FBH reports gallium oxide power transistors with record values
29 August 2019
The Ferdinand-Braun-Institut (FBH) has achieved a breakthrough with transistors based on gallium oxide (beta-Ga2O3). The newly developed beta-Ga2O3-MOSFETs (metal-oxide-semiconductor field-effect transistor) provide a high breakdown voltage combined with high current conductivity.
Gallium oxide chip with transistor structures and for measurement purposes, processed at FBH via projection lithography. Credit: FBH/schurian.com
With a breakdown voltage of 1.8 kilovolts and a record power figure of merit of 155 megawatts per square centimeter, they achieve performance figures close to the theoretical material limit of gallium oxide.

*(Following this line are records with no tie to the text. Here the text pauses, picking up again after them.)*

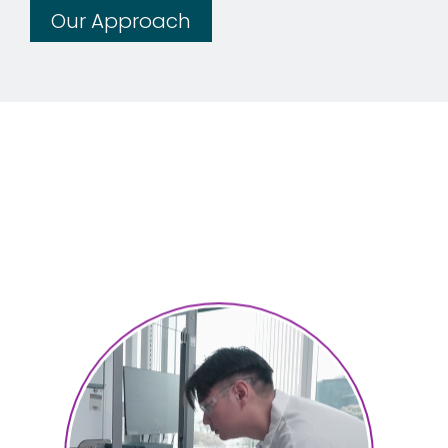
Our Approach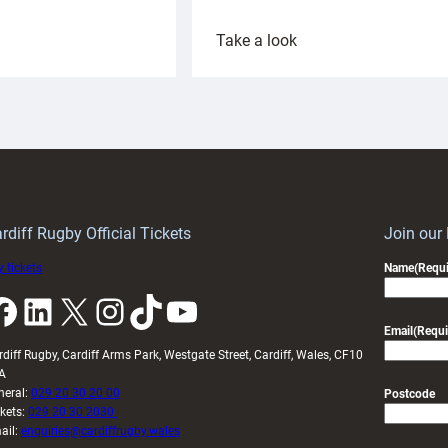
:
Take a look
ardiff
Rees
aunch
pleased
artnership
with
ith
Cardiff
Keep
contribution
Wales
to
idy
Wales
U20s
rdiff Rugby Official Tickets
Join our
 tickets
Name
(Requi
k
LinkedIn
X
Instagram
TikTok
YouTube
Email
(Requi
rdiff Rugby, Cardiff Arms Park, Westgate Street, Cardiff, Wales, CF10
A
neral:
029 20 30 20 00
Postcode
ckets:
029 20 30 2030
ail:
enquiries@cardiffrugby.wales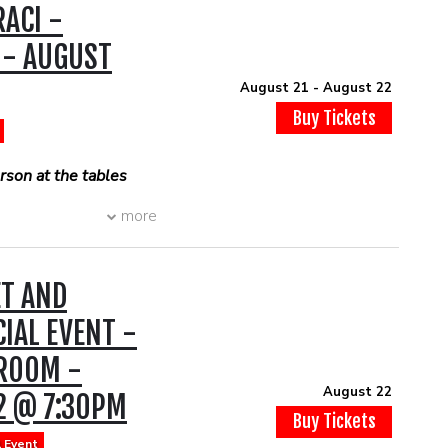
ACI -
 dinner prior to the
ook a DINNER
 - AUGUST
 show with open table
e.com/r/th...
August 21 - August 22
Buy Tickets
son at the tables
son at the tables
more
ET AND
CIAL EVENT -
 ROOM -
August 22
2 @ 7:30PM
Buy Tickets
l Event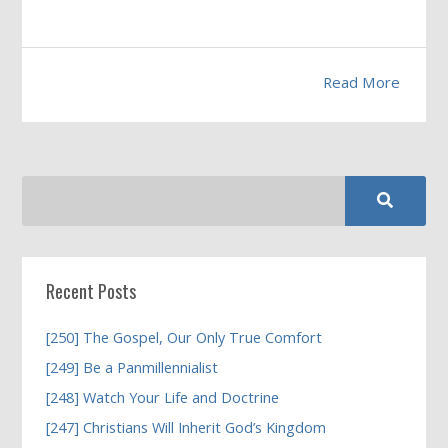
Read More
Recent Posts
[250] The Gospel, Our Only True Comfort
[249] Be a Panmillennialist
[248] Watch Your Life and Doctrine
[247] Christians Will Inherit God’s Kingdom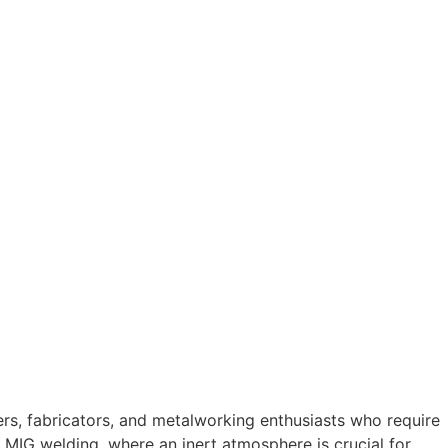
ers, fabricators, and metalworking enthusiasts who require
or MIG welding, where an inert atmosphere is crucial for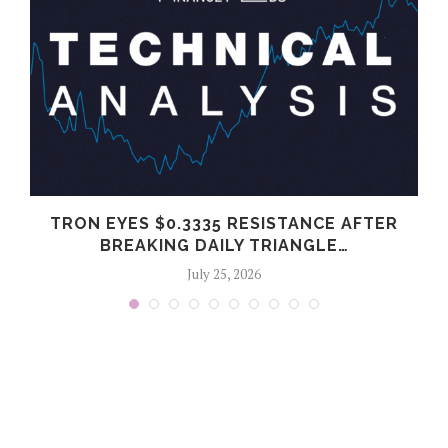
G
TRON EYES $0.3335 RESISTANCE AFTER
BREAKING DAILY TRIANGLE…
July 25, 2026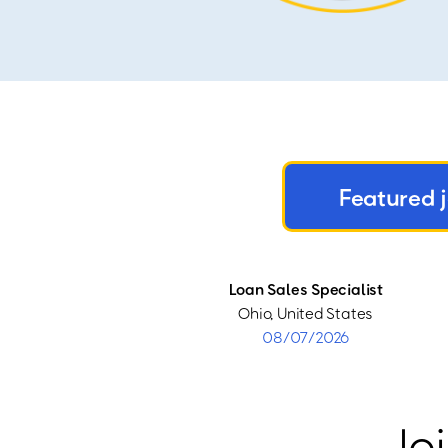
Featured 
Loan Sales Specialist
Ohio, United States
08/07/2026
Joi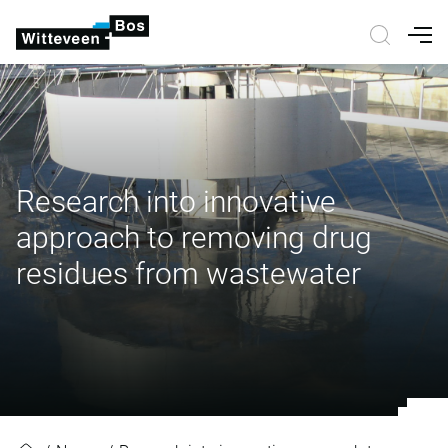
Nav
Research into innovative
approach to removing drug
residues from wastewater
Research into innovative approac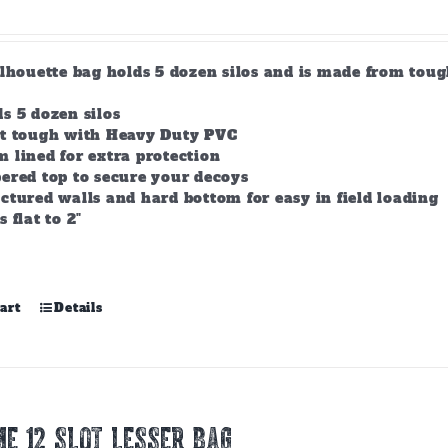
product
page
ilhouette bag holds 5 dozen silos and is made from tou
s 5 dozen silos
lt tough with Heavy Duty PVC
 lined for extra protection
ered top to secure your decoys
ctured walls and hard bottom for easy in field loading
s flat to 2"
art
Details
E 12 Slot Lesser Bag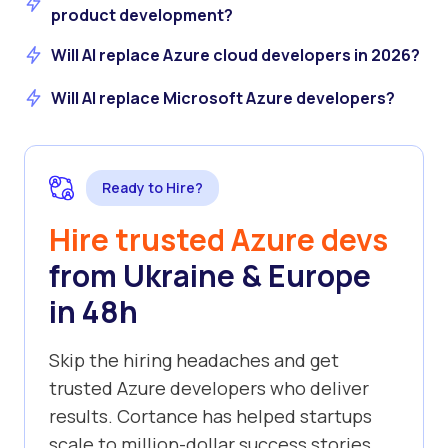
product development?
Will AI replace Azure cloud developers in 2026?
Will AI replace Microsoft Azure developers?
Ready to Hire?
Hire trusted Azure devs
from Ukraine & Europe
in 48h
Skip the hiring headaches and get
trusted Azure developers who deliver
results. Cortance has helped startups
scale to million-dollar success stories.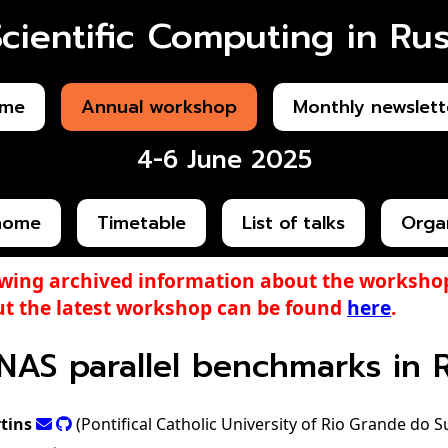
Scientific Computing in Rus
me
Annual workshop
Monthly newslett
4-6 June 2025
home
Timetable
List of talks
Orga
ewing archived information about the workshop
t the latest workshop can be found
here
.
NAS parallel benchmarks in 
tins
(Pontifical Catholic University of Rio Grande do S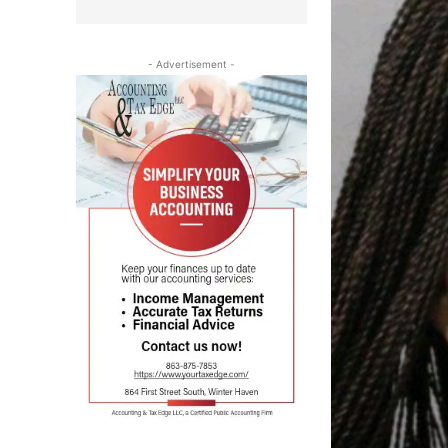
- Advertisement -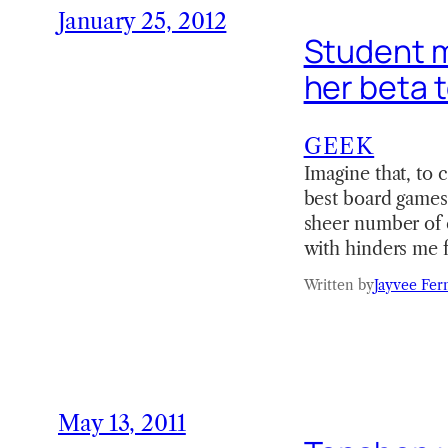
January 25, 2012
Student m
her beta t
GEEK
Imagine that, to 
best board games 
sheer number of e
with hinders me 
Written by
Jayvee Fer
May 13, 2011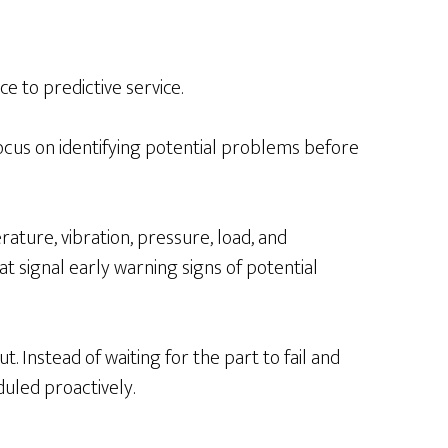
e to predictive service.
ocus on identifying potential problems before
ture, vibration, pressure, load, and
t signal early warning signs of potential
 Instead of waiting for the part to fail and
uled proactively.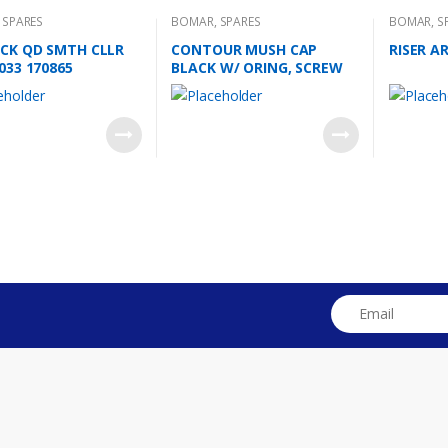
,
SPARES
BOMAR
,
SPARES
BOMAR
,
S
CK QD SMTH CLLR
CONTOUR MUSH CAP
RISER A
033 170865
BLACK W/ ORING, SCREW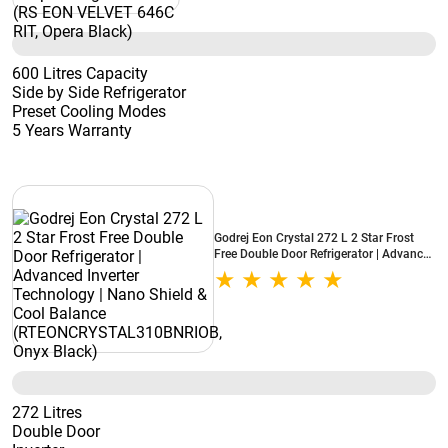
600 Litres Capacity
Side by Side Refrigerator
Preset Cooling Modes
5 Years Warranty
Godrej Eon Crystal 272 L 2 Star Frost
Free Double Door Refrigerator | Advanced
Inverter Technology | Nano Shield & Cool
Balance (RTEONCRYSTAL310BNRIOB,
Onyx Black)
272 Litres
Double Door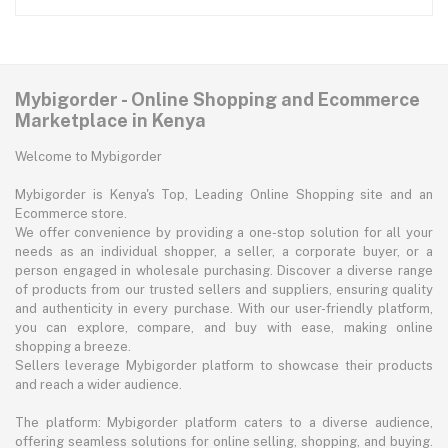
Mybigorder - Online Shopping and Ecommerce
Marketplace in Kenya
Welcome to Mybigorder
Mybigorder is Kenya's Top, Leading Online Shopping site and an
Ecommerce store.
We offer convenience by providing a one-stop solution for all your
needs as an individual shopper, a seller, a corporate buyer, or a
person engaged in wholesale purchasing. Discover a diverse range
of products from our trusted sellers and suppliers, ensuring quality
and authenticity in every purchase. With our user-friendly platform,
you can explore, compare, and buy with ease, making online
shopping a breeze.
Sellers leverage Mybigorder platform to showcase their products
and reach a wider audience.
The platform: Mybigorder platform caters to a diverse audience,
offering seamless solutions for online selling, shopping, and buying.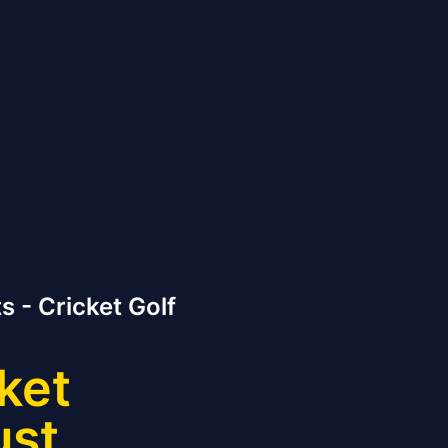
s - Cricket Golf
ket
ust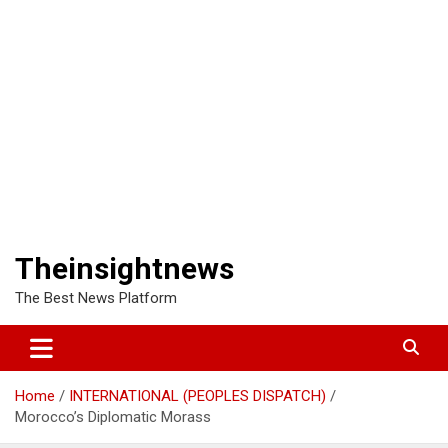
Theinsightnews
The Best News Platform
Home
INTERNATIONAL (PEOPLES DISPATCH)
Morocco’s Diplomatic Morass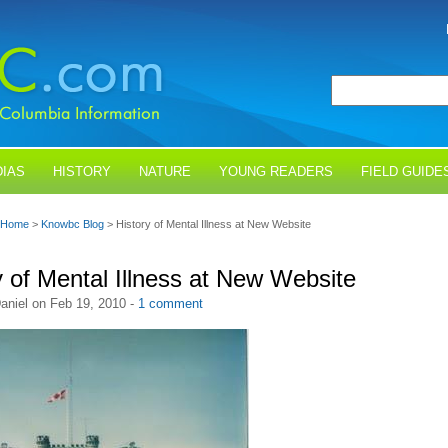
IAS
HISTORY
NATURE
YOUNG READERS
FIELD GUIDE
Home
>
Knowbc Blog
> History of Mental Illness at New Website
y of Mental Illness at New Website
aniel on Feb 19, 2010 -
1 comment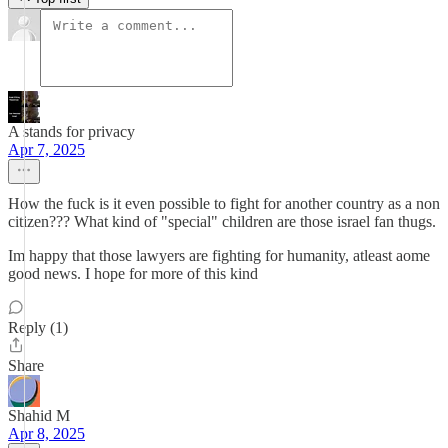
A stands for privacy
Apr 7, 2025
How the fuck is it even possible to fight for another country as a non
citizen??? What kind of "special" children are those israel fan thugs.
Im happy that those lawyers are fighting for humanity, atleast aome
good news. I hope for more of this kind
Reply (1)
Share
Shahid M
Apr 8, 2025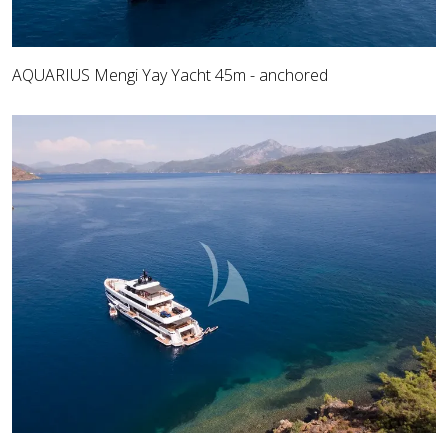
AQUARIUS Mengi Yay Yacht 45m - anchored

At the same time, the breakdown field strengths achieved are significantly higher than those of established wide bandgap semiconductors such as silicon carbide or gallium nitride.
In order to achieve these improvements, the FBH team tackled the layer structure and gate topology. The basis was provided by substrates from the Leibniz Institute for Crystal Growth with an optimized epitaxial layer structure. As a result, the defect density could be reduced and electrical properties improved. This leads to lower on-state resistances.
The gate is the central switching point of field effect transistors, controlled by the gate-source voltage. Its topology has been further optimized, allowing to reduce high field strengths at the gate edge. This, in turn, leads to higher breakdown voltages.
The detailed results were published in IEEE Electron Device Letters.
Resources
Tetzner, K., Treidel, E. B., Hilt, O., Popp, A., Anooz, S. B., Wagner, G., … Wurfl, J. (2019). “Lateral 1.8 kV β-Ga2O3 MOSFET with 155 MW/cm2 power figure-of-merit.” IEEE Electron Device Letters, 1–1. doi: 10.1109/led.2019.2930189
If batteries had evolved at the same rate, the world would already have low cost extended range BEVs and lower cost small e-planes?
Posted by: HarveyD | 29 August 2019 at 10:03 AM
It's a pity that gallium is such a scarce element. I bet that silicon carbide is going to be the most common high-power semiconductor material for the same reason silicon won out over germanium: cost.